The steady-state levels of plasma cholesterol carried in high and low density lipoproteins and in chylomicrons were varied over a wide range by use of a constant-infusion technique. After 40 hr, the rates of hepatic cholesterol synthesis and levels of hepatic cholesterol esters were measured and were related to the plasma level of each of the lipoprotein fractions. From the rates of infusion and the steady-state plasma levels attained, the whole animal clearance rates for cholesterol carried in low density and high density lipoproteins and in chylomicrons were calculated to be 0.53, 0.61, and 42.6 ml/hr, respectively.
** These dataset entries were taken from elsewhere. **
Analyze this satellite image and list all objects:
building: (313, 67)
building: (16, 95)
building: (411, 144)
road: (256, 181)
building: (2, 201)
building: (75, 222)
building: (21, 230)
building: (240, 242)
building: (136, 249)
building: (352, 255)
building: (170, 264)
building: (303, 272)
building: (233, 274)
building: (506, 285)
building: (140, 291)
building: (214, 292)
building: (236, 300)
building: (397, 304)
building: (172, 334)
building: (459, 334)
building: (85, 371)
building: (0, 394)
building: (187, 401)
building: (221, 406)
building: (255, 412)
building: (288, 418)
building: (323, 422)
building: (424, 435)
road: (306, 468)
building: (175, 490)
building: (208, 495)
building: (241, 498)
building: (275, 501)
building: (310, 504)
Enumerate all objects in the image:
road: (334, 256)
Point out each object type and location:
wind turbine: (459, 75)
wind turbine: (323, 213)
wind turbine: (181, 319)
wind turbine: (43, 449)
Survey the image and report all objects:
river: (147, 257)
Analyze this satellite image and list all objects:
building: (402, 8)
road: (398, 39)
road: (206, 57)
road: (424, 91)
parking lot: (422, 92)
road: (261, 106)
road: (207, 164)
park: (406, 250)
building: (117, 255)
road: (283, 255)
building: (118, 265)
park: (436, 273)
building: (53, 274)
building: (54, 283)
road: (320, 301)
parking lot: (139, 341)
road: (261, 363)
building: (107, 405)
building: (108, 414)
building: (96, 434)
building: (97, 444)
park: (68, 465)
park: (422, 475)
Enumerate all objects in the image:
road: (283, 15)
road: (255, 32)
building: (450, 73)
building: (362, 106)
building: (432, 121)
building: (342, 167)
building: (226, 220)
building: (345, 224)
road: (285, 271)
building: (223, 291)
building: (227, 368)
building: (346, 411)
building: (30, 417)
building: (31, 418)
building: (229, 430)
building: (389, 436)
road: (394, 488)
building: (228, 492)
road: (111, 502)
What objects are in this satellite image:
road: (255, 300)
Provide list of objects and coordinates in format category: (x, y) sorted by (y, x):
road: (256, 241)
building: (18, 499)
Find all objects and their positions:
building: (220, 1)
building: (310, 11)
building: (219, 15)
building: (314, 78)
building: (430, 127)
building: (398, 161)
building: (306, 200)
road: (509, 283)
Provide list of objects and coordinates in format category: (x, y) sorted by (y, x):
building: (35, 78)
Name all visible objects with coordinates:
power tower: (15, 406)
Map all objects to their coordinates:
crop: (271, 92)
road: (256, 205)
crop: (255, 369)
Hepatic cholesterol ester content increased by 0.8 mug/g for each 1.0 mg/dl increase in the steady-state level of plasma low density lipoprotein cholesterol and by 1.4 mug/g for a similar elevation in plasma high density lipoprotein cholesterol. In contrast, the increase in ester content was 300-fold greater when chylomicrons were infused (330 mug/g). The rate of hepatic cholesterol synthesis was inhibited by a factor of 0.004 and 0.007, respectively, per 1.0 mg/dl increase in the steady-state level of plasma cholesterol carried in either low density or high density lipoprotein but the inhibition was by a factor of 0.255, 50-fold greater, when chylomicrons were infused. Thus, in the steady state, cholesterol carried in either low density or high density lipoproteins is apparently taken up by the liver and regulates the rate of hepatic cholesterol synthesis; however, cholesterol carried in chylomicrons is at least 50-fold more effective in this regard. This marked difference can be attributed to the much higher rates of transport of chylomicron cholesterol into the hepatocyte than of cholesterol carried in either low density or high density plasma lipoproteins.